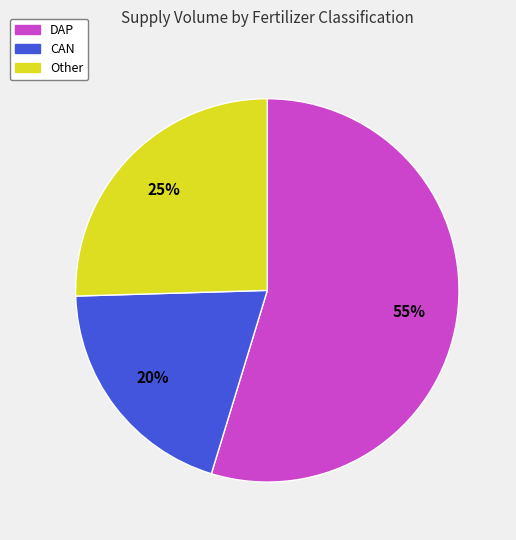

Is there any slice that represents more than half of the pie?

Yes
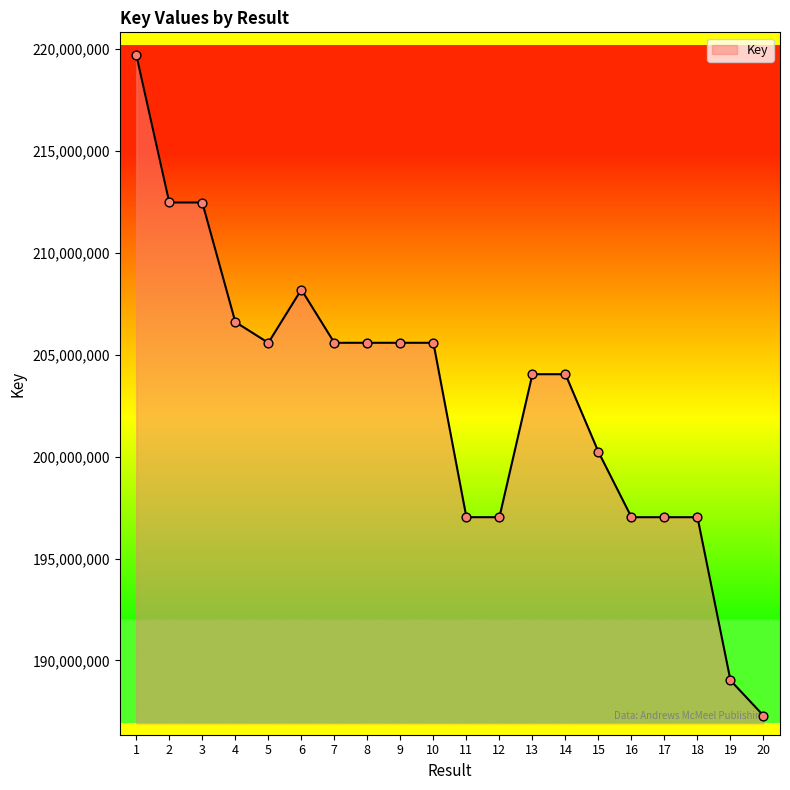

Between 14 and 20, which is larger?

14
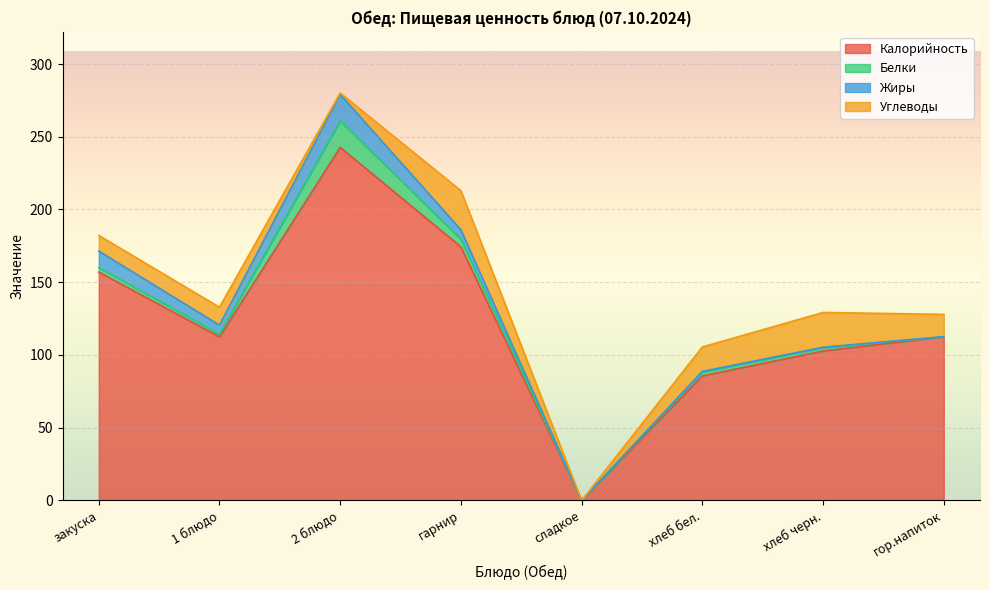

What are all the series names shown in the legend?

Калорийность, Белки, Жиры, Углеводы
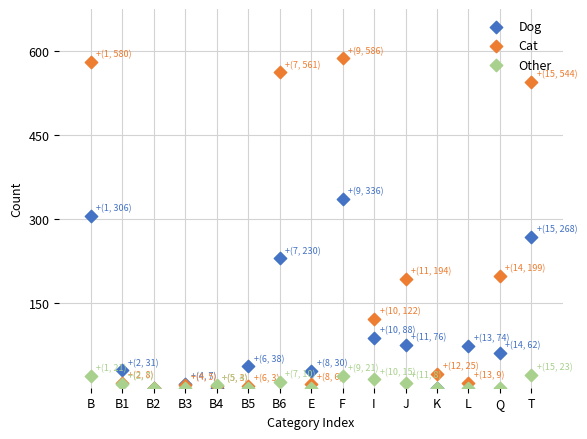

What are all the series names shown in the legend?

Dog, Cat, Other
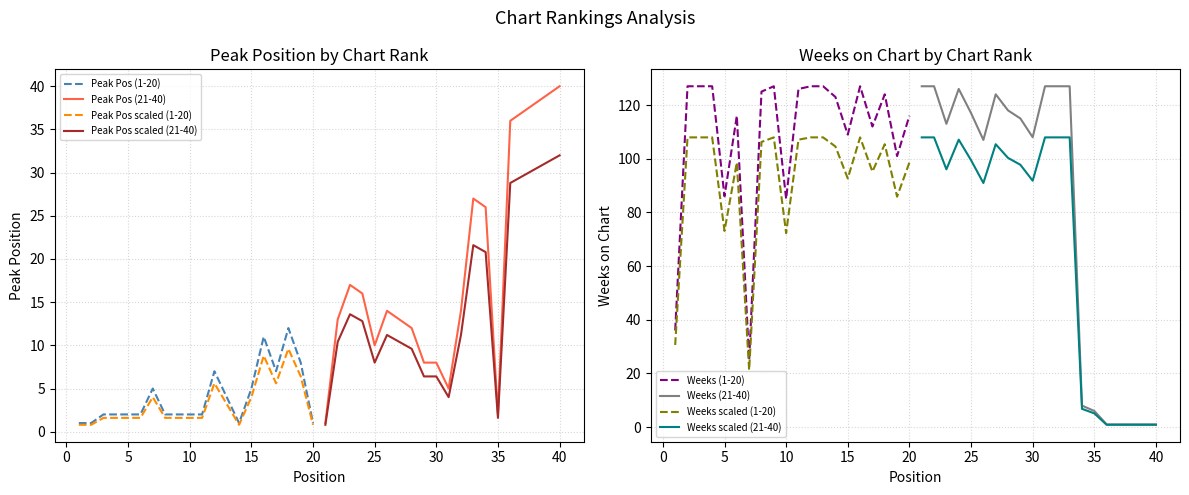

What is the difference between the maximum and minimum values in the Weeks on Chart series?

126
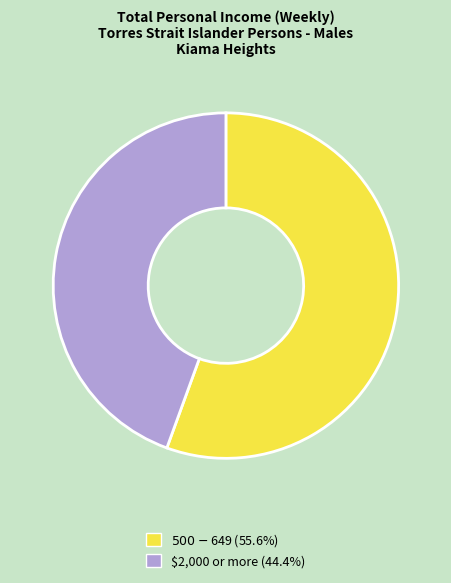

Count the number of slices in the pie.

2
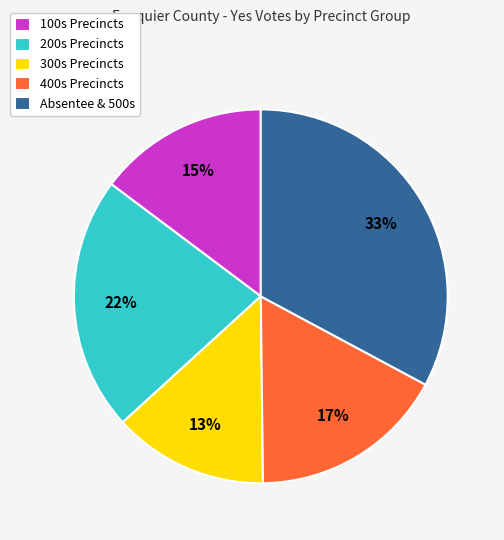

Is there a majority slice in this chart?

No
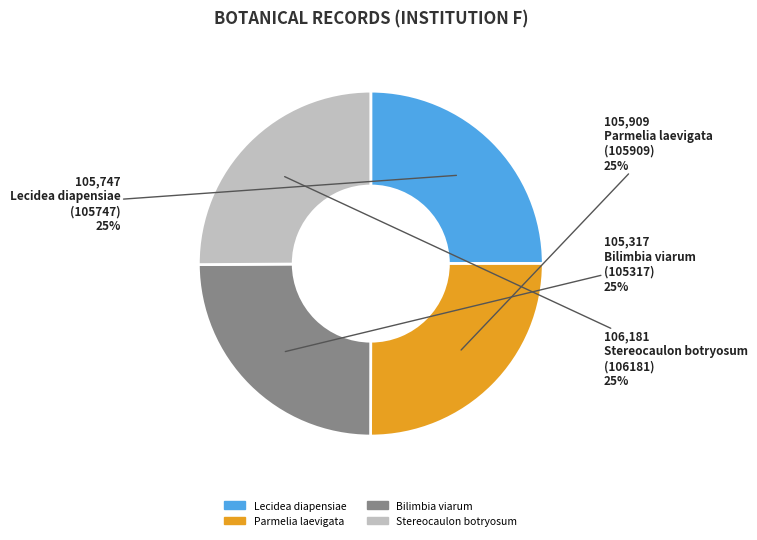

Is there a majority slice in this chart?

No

+---+

EXERCISE BRIEF:
Rewrite the lines from the one containing "Count the number of slices in the pie." through the last line, replacing "majority slice" with "dominant slice" and changing nothing else. Leave the pictures out of your answer.

YOUR SOLUTION:
Count the number of slices in the pie.

2

Is there a dominant slice in this chart?

No

Is there a dominant slice in this chart?

No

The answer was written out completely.